Prompt> Copy out word for word the text shown with each of the entries below, leaving the pictures out of your answer.

Material supplied>
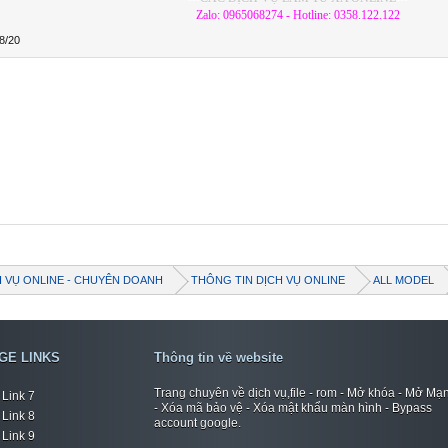
Zalo: 0965068274 - Hotline: 0358.122.122
8/20
H VỤ ONLINE - CHUYÊN DOANH
THÔNG TIN DỊCH VỤ ONLINE
ALL MODEL
GE LINKS
Thông tin về website
Trang chuyên về dịch vụ,file - rom - Mở khóa - Mở Mạ
Link 7
- Xóa mã bảo vệ - Xóa mật khẩu màn hình - Bypass
Link 8
account google.
Link 9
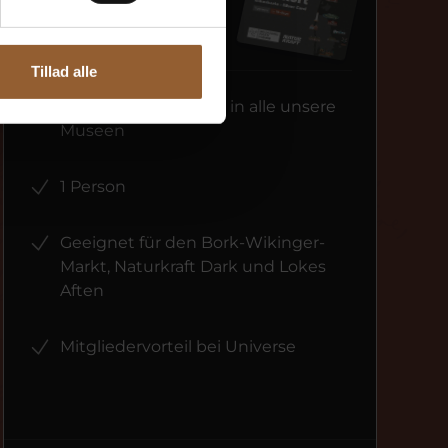
Silber
349 KR
Tillad alle
14 Tage freier Eintritt in alle unsere
Museen
1 Person
Geeignet für den Bork-Wikinger-
Markt, Naturkraft Dark und Lokes
Aften
Mitgliedervorteil bei Universe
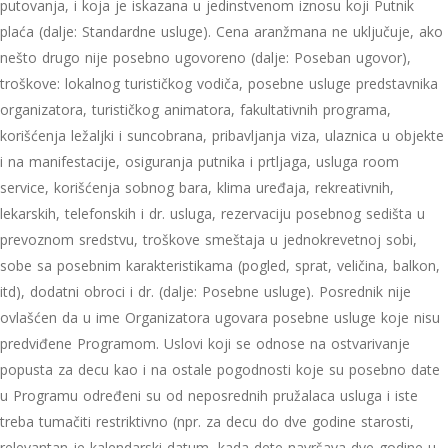
putovanja, i koja je iskazana u jedinstvenom iznosu koji Putnik
plaća (dalje: Standardne usluge). Cena aranžmana ne uključuje, ako
nešto drugo nije posebno ugovoreno (dalje: Poseban ugovor),
troškove: lokalnog turističkog vodiča, posebne usluge predstavnika
organizatora, turističkog animatora, fakultativnih programa,
korišćenja ležaljki i suncobrana, pribavljanja viza, ulaznica u objekte
i na manifestacije, osiguranja putnika i prtljaga, usluga room
service, korišćenja sobnog bara, klima uređaja, rekreativnih,
lekarskih, telefonskih i dr. usluga, rezervaciju posebnog sedišta u
prevoznom sredstvu, troškove smeštaja u jednokrevetnoj sobi,
sobe sa posebnim karakteristikama (pogled, sprat, veličina, balkon,
itd), dodatni obroci i dr. (dalje: Posebne usluge). Posrednik nije
ovlašćen da u ime Organizatora ugovara posebne usluge koje nisu
predviđene Programom. Uslovi koji se odnose na ostvarivanje
popusta za decu kao i na ostale pogodnosti koje su posebno date
u Programu određeni su od neposrednih pružalaca usluga i iste
treba tumačiti restriktivno (npr. za decu do dve godine starosti,
relevantan je kalendarski datum, kada dete navršava dve godine u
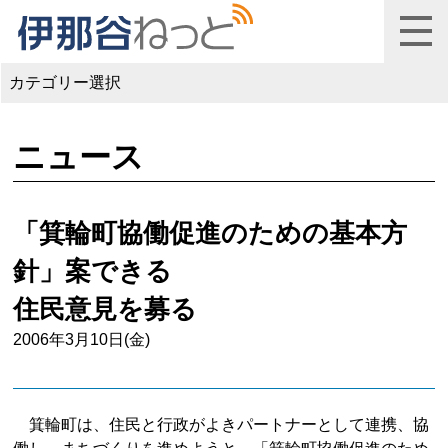
カテゴリー選択
ニュース
「箕輪町協働促進のための基本方
針」案できる
住民意見を募る
2006年3月10日(金)
箕輪町は、住民と行政がよきパートナーとして連携、協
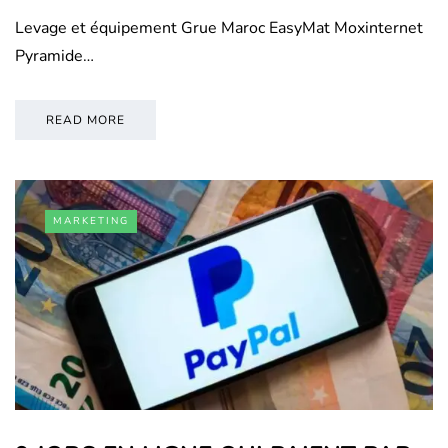
Levage et équipement Grue Maroc EasyMat Moxinternet
Pyramide…
READ MORE
MARKETING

Answer for the task>
Zalo: 0965068274 - Hotline: 0358.122.122
8/20
H VỤ ONLINE - CHUYÊN DOANH
THÔNG TIN DỊCH VỤ ONLINE
ALL MODEL
GE LINKS
Thông tin về website
Trang chuyên về dịch vụ,file - rom - Mở khóa - Mở Mạ
Link 7
- Xóa mã bảo vệ - Xóa mật khẩu màn hình - Bypass
Link 8
account google.
Link 9
Silber
349 KR
Tillad alle
14 Tage freier Eintritt in alle unsere
Museen
1 Person
Geeignet für den Bork-Wikinger-
Markt, Naturkraft Dark und Lokes
Aften
Mitgliedervorteil bei Universe
putovanja, i koja je iskazana u jedinstvenom iznosu koji Putnik
plaća (dalje: Standardne usluge). Cena aranžmana ne uključuje, ako
nešto drugo nije posebno ugovoreno (dalje: Poseban ugovor),
troškove: lokalnog turističkog vodiča, posebne usluge predstavnika
organizatora, turističkog animatora, fakultativnih programa,
korišćenja ležaljki i suncobrana, pribavljanja viza, ulaznica u objekte
i na manifestacije, osiguranja putnika i prtljaga, usluga room
service, korišćenja sobnog bara, klima uređaja, rekreativnih,
lekarskih, telefonskih i dr. usluga, rezervaciju posebnog sedišta u
prevoznom sredstvu, troškove smeštaja u jednokrevetnoj sobi,
sobe sa posebnim karakteristikama (pogled, sprat, veličina, balkon,
itd), dodatni obroci i dr. (dalje: Posebne usluge). Posrednik nije
ovlašćen da u ime Organizatora ugovara posebne usluge koje nisu
predviđene Programom. Uslovi koji se odnose na ostvarivanje
popusta za decu kao i na ostale pogodnosti koje su posebno date
u Programu određeni su od neposrednih pružalaca usluga i iste
treba tumačiti restriktivno (npr. za decu do dve godine starosti,
relevantan je kalendarski datum, kada dete navršava dve godine u
カテゴリー選択
ニュース
「箕輪町協働促進のための基本方
針」案できる
住民意見を募る
2006年3月10日(金)
箕輪町は、住民と行政がよきパートナーとして連携、協
Levage et équipement Grue Maroc EasyMat Moxinternet
Pyramide…
READ MORE
MARKETING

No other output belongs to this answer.